### The task:
Print the lines from the items below, starting with the line that contains "left elbow: (236, 191, 8)" and going on through the line that contains "right elbow: (211, 191, -6)", reproducing each one exactly.
── Dataset content ──
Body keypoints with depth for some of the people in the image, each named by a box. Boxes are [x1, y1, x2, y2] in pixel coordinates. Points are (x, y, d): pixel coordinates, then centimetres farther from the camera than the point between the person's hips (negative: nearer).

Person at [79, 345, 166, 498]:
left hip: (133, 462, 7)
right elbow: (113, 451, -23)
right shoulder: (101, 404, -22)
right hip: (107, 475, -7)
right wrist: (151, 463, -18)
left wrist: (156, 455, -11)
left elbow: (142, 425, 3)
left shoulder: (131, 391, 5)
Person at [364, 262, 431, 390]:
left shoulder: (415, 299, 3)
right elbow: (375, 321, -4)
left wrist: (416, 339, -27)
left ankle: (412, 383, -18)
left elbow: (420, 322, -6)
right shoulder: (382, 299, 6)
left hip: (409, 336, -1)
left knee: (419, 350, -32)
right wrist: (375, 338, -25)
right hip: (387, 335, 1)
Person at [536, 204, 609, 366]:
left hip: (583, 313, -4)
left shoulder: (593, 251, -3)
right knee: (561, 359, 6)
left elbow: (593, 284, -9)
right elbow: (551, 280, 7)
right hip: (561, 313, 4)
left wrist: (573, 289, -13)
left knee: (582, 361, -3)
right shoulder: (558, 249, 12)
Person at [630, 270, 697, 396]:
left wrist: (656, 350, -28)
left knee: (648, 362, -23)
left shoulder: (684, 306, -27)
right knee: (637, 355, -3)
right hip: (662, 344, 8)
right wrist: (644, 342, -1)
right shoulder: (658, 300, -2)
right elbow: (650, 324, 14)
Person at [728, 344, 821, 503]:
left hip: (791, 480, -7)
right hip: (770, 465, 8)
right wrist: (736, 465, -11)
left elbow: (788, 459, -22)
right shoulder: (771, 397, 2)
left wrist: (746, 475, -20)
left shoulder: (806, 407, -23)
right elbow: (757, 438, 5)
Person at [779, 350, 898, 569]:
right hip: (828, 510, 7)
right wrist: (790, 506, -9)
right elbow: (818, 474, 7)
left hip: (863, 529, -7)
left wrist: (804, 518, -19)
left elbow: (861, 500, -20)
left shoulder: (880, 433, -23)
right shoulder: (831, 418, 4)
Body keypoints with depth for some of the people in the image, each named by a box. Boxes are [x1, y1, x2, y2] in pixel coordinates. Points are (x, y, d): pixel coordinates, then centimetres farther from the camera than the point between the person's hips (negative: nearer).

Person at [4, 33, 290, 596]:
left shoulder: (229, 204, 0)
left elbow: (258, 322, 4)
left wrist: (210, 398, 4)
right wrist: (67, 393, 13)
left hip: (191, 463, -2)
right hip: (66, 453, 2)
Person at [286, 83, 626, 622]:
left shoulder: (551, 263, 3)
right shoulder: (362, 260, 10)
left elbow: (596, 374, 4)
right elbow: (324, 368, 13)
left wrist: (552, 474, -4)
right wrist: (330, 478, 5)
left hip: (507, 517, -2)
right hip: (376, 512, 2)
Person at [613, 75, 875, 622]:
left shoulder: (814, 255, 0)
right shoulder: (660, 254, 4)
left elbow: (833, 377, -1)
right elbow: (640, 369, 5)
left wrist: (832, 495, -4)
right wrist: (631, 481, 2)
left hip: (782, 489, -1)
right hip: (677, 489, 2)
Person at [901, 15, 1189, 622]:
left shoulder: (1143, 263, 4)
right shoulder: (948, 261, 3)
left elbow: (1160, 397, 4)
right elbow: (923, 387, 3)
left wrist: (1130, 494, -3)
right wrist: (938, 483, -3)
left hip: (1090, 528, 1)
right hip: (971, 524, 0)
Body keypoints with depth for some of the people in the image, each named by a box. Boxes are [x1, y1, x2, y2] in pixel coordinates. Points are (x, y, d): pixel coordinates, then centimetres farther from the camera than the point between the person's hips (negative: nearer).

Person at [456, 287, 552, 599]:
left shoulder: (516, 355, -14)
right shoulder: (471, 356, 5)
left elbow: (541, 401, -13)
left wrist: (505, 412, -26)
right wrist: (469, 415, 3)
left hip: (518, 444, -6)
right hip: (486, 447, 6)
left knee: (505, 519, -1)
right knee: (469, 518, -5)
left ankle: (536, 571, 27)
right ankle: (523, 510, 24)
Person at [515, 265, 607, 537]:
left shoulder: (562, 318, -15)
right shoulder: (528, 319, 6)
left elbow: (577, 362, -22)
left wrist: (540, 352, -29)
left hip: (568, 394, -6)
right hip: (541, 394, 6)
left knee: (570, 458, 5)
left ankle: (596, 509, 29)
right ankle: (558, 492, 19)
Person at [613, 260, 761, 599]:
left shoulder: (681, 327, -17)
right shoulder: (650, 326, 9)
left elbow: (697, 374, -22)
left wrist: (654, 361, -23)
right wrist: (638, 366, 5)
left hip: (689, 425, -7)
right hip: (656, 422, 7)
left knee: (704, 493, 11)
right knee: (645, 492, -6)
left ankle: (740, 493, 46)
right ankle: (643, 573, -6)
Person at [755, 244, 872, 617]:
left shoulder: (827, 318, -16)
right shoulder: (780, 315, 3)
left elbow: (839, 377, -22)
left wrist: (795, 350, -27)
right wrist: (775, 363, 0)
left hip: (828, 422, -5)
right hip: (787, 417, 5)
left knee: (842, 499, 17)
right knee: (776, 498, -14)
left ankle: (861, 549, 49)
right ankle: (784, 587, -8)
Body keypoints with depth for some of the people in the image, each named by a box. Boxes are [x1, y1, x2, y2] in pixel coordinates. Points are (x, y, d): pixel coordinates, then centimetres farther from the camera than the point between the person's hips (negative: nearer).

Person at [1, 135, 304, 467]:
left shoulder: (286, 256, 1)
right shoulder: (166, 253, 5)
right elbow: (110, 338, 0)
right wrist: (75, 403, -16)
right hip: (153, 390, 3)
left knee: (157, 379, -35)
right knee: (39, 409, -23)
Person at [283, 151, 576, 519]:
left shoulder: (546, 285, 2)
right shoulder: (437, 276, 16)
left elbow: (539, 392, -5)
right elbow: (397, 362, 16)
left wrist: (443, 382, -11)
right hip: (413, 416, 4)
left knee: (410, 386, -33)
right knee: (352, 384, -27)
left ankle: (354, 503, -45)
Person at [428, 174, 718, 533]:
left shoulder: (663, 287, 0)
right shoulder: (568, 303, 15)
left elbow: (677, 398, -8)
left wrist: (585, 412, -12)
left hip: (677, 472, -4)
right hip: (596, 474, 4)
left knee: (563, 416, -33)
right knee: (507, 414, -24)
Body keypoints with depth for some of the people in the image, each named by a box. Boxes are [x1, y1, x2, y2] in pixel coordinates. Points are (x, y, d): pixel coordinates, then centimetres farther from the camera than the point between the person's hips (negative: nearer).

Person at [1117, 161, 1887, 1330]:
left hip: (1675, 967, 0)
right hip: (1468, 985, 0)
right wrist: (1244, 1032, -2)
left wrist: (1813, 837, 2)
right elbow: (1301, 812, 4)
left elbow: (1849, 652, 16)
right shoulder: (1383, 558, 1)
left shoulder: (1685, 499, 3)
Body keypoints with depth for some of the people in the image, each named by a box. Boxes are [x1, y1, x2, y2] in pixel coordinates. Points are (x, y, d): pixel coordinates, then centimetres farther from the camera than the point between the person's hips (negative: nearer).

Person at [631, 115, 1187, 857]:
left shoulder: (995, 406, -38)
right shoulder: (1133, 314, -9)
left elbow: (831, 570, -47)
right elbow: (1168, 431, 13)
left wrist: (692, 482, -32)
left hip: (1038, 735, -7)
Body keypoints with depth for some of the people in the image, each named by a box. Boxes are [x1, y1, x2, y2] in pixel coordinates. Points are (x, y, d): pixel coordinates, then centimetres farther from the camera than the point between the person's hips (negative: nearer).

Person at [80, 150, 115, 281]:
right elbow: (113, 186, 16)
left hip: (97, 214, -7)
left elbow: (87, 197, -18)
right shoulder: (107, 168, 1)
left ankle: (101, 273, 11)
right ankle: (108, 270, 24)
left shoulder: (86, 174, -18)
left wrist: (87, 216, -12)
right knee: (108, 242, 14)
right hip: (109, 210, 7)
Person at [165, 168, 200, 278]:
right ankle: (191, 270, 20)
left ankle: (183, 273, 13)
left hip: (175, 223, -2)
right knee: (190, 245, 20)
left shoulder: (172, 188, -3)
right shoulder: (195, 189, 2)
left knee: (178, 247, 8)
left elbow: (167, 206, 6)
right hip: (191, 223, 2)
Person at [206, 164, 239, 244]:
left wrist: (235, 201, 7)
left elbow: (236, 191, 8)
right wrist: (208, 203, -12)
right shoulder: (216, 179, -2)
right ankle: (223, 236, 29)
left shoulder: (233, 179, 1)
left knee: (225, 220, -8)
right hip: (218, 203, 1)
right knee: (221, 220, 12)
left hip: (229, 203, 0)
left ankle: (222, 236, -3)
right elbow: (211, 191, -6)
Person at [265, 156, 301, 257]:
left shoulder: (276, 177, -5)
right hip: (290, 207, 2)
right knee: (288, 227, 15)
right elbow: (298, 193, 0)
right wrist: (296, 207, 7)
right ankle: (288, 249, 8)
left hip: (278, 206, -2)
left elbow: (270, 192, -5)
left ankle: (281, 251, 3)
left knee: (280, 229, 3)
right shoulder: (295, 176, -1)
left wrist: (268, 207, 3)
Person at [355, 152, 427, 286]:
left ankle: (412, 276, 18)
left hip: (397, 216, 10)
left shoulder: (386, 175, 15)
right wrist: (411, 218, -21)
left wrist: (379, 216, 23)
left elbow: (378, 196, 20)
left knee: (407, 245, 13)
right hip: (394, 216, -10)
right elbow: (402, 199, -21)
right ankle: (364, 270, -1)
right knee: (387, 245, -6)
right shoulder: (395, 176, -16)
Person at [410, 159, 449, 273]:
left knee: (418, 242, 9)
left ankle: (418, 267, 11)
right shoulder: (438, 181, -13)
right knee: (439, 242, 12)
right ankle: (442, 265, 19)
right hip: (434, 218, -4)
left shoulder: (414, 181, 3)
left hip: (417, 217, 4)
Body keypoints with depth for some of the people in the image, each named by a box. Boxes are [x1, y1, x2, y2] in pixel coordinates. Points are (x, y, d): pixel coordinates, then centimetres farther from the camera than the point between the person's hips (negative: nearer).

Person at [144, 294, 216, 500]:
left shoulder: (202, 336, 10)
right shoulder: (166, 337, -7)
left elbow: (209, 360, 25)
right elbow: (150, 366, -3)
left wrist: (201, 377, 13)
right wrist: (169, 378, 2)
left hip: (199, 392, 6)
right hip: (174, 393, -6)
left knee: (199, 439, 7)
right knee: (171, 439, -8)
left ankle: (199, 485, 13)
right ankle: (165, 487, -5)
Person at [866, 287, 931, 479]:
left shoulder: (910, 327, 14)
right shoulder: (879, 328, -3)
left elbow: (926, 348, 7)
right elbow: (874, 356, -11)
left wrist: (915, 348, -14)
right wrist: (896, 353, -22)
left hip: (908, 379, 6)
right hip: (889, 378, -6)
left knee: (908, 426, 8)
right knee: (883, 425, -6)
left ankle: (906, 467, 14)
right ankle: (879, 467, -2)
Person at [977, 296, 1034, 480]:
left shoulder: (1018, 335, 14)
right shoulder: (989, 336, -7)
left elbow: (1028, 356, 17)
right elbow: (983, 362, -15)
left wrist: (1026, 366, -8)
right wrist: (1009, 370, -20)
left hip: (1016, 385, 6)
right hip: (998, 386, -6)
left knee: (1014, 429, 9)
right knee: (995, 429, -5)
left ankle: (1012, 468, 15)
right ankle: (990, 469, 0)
───
### Task response:
left elbow: (236, 191, 8)
right wrist: (208, 203, -12)
right shoulder: (216, 179, -2)
right ankle: (223, 236, 29)
left shoulder: (233, 179, 1)
left knee: (225, 220, -8)
right hip: (218, 203, 1)
right knee: (221, 220, 12)
left hip: (229, 203, 0)
left ankle: (222, 236, -3)
right elbow: (211, 191, -6)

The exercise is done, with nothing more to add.